AIM OF THE EXERCISE ▸ Although the entries contain pictures, only their text goes into the copy, set down exactly.

INFORMATION SHOWN ▸
######
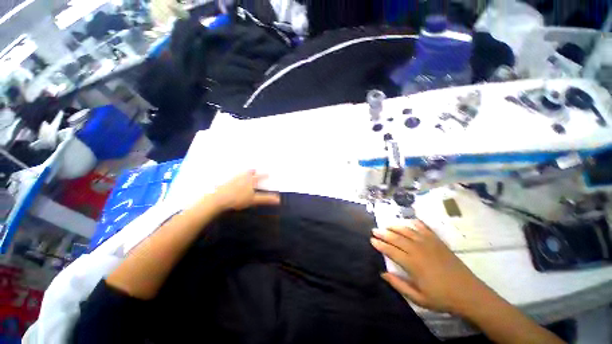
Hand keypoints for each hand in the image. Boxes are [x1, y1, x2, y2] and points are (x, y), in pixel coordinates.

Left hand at [213, 170, 280, 210]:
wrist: (218, 199)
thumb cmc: (238, 198)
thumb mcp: (254, 200)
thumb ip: (266, 199)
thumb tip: (278, 199)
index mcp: (250, 180)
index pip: (259, 177)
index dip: (264, 175)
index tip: (268, 174)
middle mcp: (242, 177)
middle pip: (248, 172)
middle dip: (252, 172)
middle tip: (254, 170)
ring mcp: (233, 179)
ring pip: (240, 174)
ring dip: (244, 173)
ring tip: (245, 174)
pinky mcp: (225, 183)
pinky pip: (232, 178)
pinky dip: (235, 178)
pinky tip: (233, 181)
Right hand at [371, 220, 490, 314]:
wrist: (469, 293)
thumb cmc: (442, 298)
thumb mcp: (418, 298)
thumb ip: (399, 285)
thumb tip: (383, 273)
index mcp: (412, 264)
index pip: (391, 250)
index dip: (380, 244)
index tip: (372, 240)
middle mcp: (418, 250)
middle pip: (396, 238)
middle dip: (383, 233)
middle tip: (374, 230)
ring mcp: (429, 244)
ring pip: (408, 231)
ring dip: (396, 227)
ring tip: (387, 225)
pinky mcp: (438, 242)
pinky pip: (424, 229)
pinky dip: (416, 224)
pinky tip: (410, 221)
######
ANSWER AREA ▸
Hand keypoints for each hand in the image. Boxes are [x1, y1, x2, y2] and points are (x, y), in pixel coordinates.

Left hand at [213, 170, 280, 210]:
wrist: (218, 199)
thumb cmc: (238, 198)
thumb mcp: (254, 200)
thumb ip: (266, 199)
thumb tip: (278, 199)
index mcp: (250, 180)
index pip: (259, 177)
index dip: (264, 175)
index tip: (268, 174)
middle mcp: (242, 177)
middle pip: (248, 172)
middle dip: (252, 172)
middle tip: (254, 170)
ring mcp: (233, 179)
ring pip: (240, 174)
ring dip: (244, 173)
ring tip: (245, 174)
pinky mcp: (225, 183)
pinky pip: (232, 178)
pinky dip: (235, 178)
pinky tip: (233, 181)
Right hand at [371, 220, 490, 314]:
wrist: (469, 293)
thumb cmc: (442, 298)
thumb mcp: (418, 298)
thumb ip: (399, 285)
thumb tip: (383, 273)
index mcp: (412, 264)
index pip: (391, 250)
index dip: (380, 244)
index tip: (372, 240)
middle mcp: (418, 250)
middle pip: (396, 238)
middle dip: (383, 233)
middle tip: (374, 230)
ring mcp: (429, 244)
ring pip: (408, 231)
ring dip: (396, 227)
ring tip: (387, 225)
pinky mcp: (438, 242)
pinky pip: (424, 229)
pinky dip: (416, 224)
pinky tip: (410, 221)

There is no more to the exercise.